Name: St. Catherine Greek Orthodox Church
Location: Braintree, Mass.
Metropolis of Boston
Founded: 1961
Clergy: served by interim clergy, pending appointment of full-time priest
Size: About 300 families
Web: www.stcatherinebraintree.org
E-mail: [email protected]

BRAINTREE, Mass. – According to a parish history, following the Second World War, a growing number of Greek Orthodox people began to populate the southern and western suburbs of Boston, which at the time, were being serviced by the clergy of Boston. By the late 1950s it was apparent that a new church was needed at the gateway to the South Shore to serve the spiritual, educational, cultural, and social needs of the growing number of faithful living in the cities and towns that constitute the “South Shore.”

In 1959 a group of dedicated families devoted to the church and their ancestral heritage organized the “South Shore Hellenic Association” to pursue the establishment of a Greek Orthodox church in a locality accessible to most families living the area. After a period of negotiations, the Archdiocese issued a charter for the establishment of a Church community. A fund-raising campaign culminated in the purchase of the United First Parish Church of Quincy, which was built in the late 19th century and located on Beale and Farrington streets. The building was renovated and converted into an Orthodox church with all the essential liturgical appointments. The church was dedicated to St. Catherine the Great Martyr of Alexandria.

The newly established parish began functioning officially on Oct. 23, 1960 with the appointment of an interim priest, Fr. Dean Timothy Andrews. One year later the parish was assigned a permanent priest, Fr. Demetrios Michaelides. Both priests were from the first graduating class (1942) of Holy Cross Theological School. The parish was formally incorporated by the Commonwealth of Massachusetts in December 1961 as the Greek Orthodox Community of South Shore under the jurisdiction of the Archdiocese. Catherine Pappas, the long-time president of the National Philoptochos Society, was declared patron and sponsor of the church.

New beginnings in Braintree

Within two decades of its existence, it was apparent that the parish was outgrowing the Beale Street property with its very limited possibilities for expansion.

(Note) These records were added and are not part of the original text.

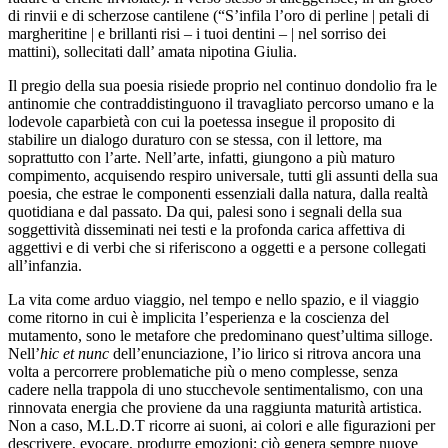
di rinvii e di scherzose cantilene (“S’infila l’oro di perline | petali di
margheritine | e brillanti risi – i tuoi dentini – | nel sorriso dei
mattini), sollecitati dall’ amata nipotina Giulia.
Il pregio della sua poesia risiede proprio nel continuo dondolio fra le
antinomie che contraddistinguono il travagliato percorso umano e la
lodevole caparbietà con cui la poetessa insegue il proposito di
stabilire un dialogo duraturo con se stessa, con il lettore, ma
soprattutto con l’arte. Nell’arte, infatti, giungono a più maturo
compimento, acquisendo respiro universale, tutti gli assunti della sua
poesia, che estrae le componenti essenziali dalla natura, dalla realtà
quotidiana e dal passato. Da qui, palesi sono i segnali della sua
soggettività disseminati nei testi e la profonda carica affettiva di
aggettivi e di verbi che si riferiscono a oggetti e a persone collegati
all’infanzia.
La vita come arduo viaggio, nel tempo e nello spazio, e il viaggio
come ritorno in cui è implicita l’esperienza e la coscienza del
mutamento, sono le metafore che predominano quest’ultima silloge.
Nell’
hic et nunc
dell’enunciazione, l’io lirico si ritrova ancora una
volta a percorrere problematiche più o meno complesse, senza
cadere nella trappola di uno stucchevole sentimentalismo, con una
rinnovata energia che proviene da una raggiunta maturità artistica.
Non a caso, M.L.D.T ricorre ai suoni, ai colori e alle figurazioni per
descrivere, evocare, produrre emozioni; ciò genera sempre nuove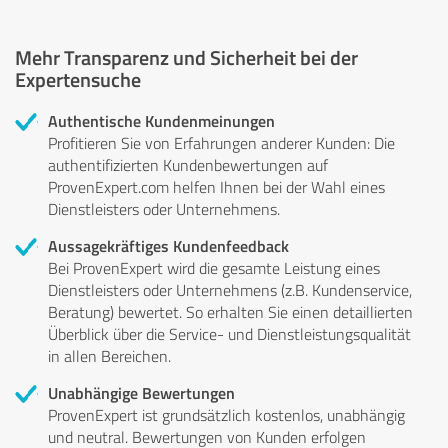
Mehr Transparenz und Sicherheit bei der
Expertensuche
Authentische Kundenmeinungen
Profitieren Sie von Erfahrungen anderer Kunden: Die
authentifizierten Kundenbewertungen auf
ProvenExpert.com helfen Ihnen bei der Wahl eines
Dienstleisters oder Unternehmens.
Aussagekräftiges Kundenfeedback
Bei ProvenExpert wird die gesamte Leistung eines
Dienstleisters oder Unternehmens (z.B. Kundenservice,
Beratung) bewertet. So erhalten Sie einen detaillierten
Überblick über die Service- und Dienstleistungsqualität
in allen Bereichen.
Unabhängige Bewertungen
ProvenExpert ist grundsätzlich kostenlos, unabhängig
und neutral. Bewertungen von Kunden erfolgen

Thus in 1982 the parish made a bold move, purchasing the six-acre site of the old Pappas Farm and Picnic Grounds near Interstate Highway 93 at the crossroads of the South Shore in Braintree, a city of about 36,000, founded in 1625 and named for Braintree, England. It is best known as the birthplace of Presidents John Adams and John Quincy Adams, and statesman John Hancock.

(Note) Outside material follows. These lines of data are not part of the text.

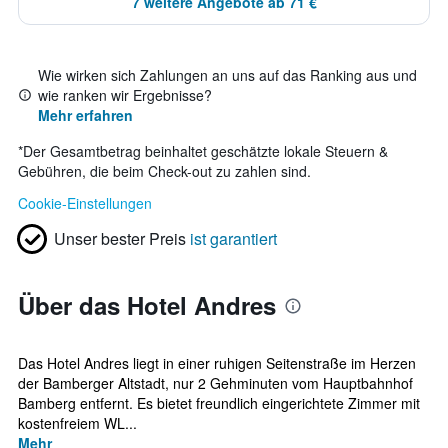
7 weitere Angebote ab 71 €
Wie wirken sich Zahlungen an uns auf das Ranking aus und
wie ranken wir Ergebnisse?
Mehr erfahren
*
Der Gesamtbetrag beinhaltet geschätzte lokale Steuern &
Gebühren, die beim Check-out zu zahlen sind.
Cookie-Einstellungen
Unser bester Preis
ist garantiert
Über das Hotel Andres
Das Hotel Andres liegt in einer ruhigen Seitenstraße im Herzen
der Bamberger Altstadt, nur 2 Gehminuten vom Hauptbahnhof
Bamberg entfernt. Es bietet freundlich eingerichtete Zimmer mit
kostenfreiem WL...
Mehr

Plans for the future church and community center developed slowly due to several factors. In 2000 the parish established a building committee to develop plans for the Braintree site. In 2001 the parish engaged the services of Christ Kamages, a prominent architect whose firm has an impressive record designing and building a large number of Orthodox churches in the United States, including several in New England. Within three years plans for the new site were developed, financial arrangements with local banks were made, and a successful building fund campaign was conducted. The new community and educational center was completed in the autumn of 2004. Its grand hall would house the interim sanctuary for several years.

Parish life in Braintree began quietly but joyfully–with renewed hope and commitment–on the weekend of Oct. 9-10, 2004 when the doors of the new center were officially opened and the first Divine Liturgy was celebrated in the interim sanctuary. Thus, St. Catherine parish found a brand new home and a renewed sense of purpose and mission. In the summer of 2007, the parish embarked on Phase II of its building program. After careful planning and new fund-raising initiatives construction began on the new church. Thanks to the hard work of many volunteers and the generous contributions of parishioners and friends, beginning with the magnanimous gifts of the grand patrons and sponsors George and Caterina Sakellaris, Phase II of the building program was brought to a successful conclusion.

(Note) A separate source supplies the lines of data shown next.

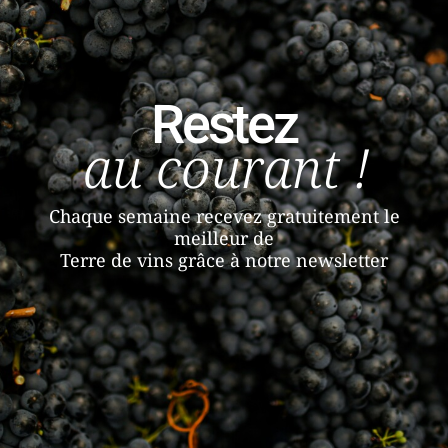
Restez
au courant !
Chaque semaine recevez gratuitement le
meilleur de
Terre de vins grâce à notre newsletter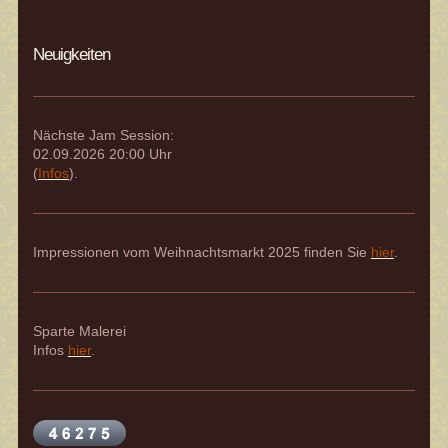
Neuigkeiten
Nächste Jam Session:
02.09.2026 20:00 Uhr
(
Infos
).
Impressionen vom Weihnachtsmarkt 2025 finden Sie
hier
.
Sparte Malerei
Infos
hier
.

On March 29-30, 2008, with Metropolitan Methodios presiding, the parish celebrated the Thyranoixia of the new church laying claim to the Byzantine style edifice as its permanent house of worship on the cornerstone of which are inscribed the words: “My House shall be called a House of Prayer for all Peoples” (Is. 56:7). In 2013 the parish initiated Phase III of the building program: the interior decoration of the church. Dr. George Kordis, the master iconographer and professor of iconography at the University of Athens Theological School, was selected to develop and execute the iconographic scheme. The work was completed in 2015. Significantly, the 2016 almanac of the Ecumenical Patriarchate in its initial pages features in color the interior of St. Catherine with its iconography. The parish council is currently planning to Phase IV of the building program, the beautification of the church grounds.

The church and center sit in lovely rustic surroundings that await further development and beautification. The community center includes the grand hall, a suite of administrative offices, modern kitchen facilities, and the Cacridas Learning Center with its several classrooms, a large reception hall, and meeting rooms, The site also offers ample parking facilities. The parish offers a variety of ministries, including a thriving Sunday School, Greek School, Summer Vacation School, and adult educational programs; an active Philoptochos Society and a parents association; several youth groups including Hope, Joy and GOYA, and an impressive children’s choir. The Philoptochos and youth groups participate in several outreach programs including support of the Philoxenia House of the Metropolis of Boston and the Braintree Food Pantry. The parish council consists of 15 members. Until March, the parish was served by Fr. Philippe Mousis. In the interim period, as of this writing, the Rev. Dr. Alkiviadis Calivas, retired professor at Holy Cross School of Theology, has been serving at the parish.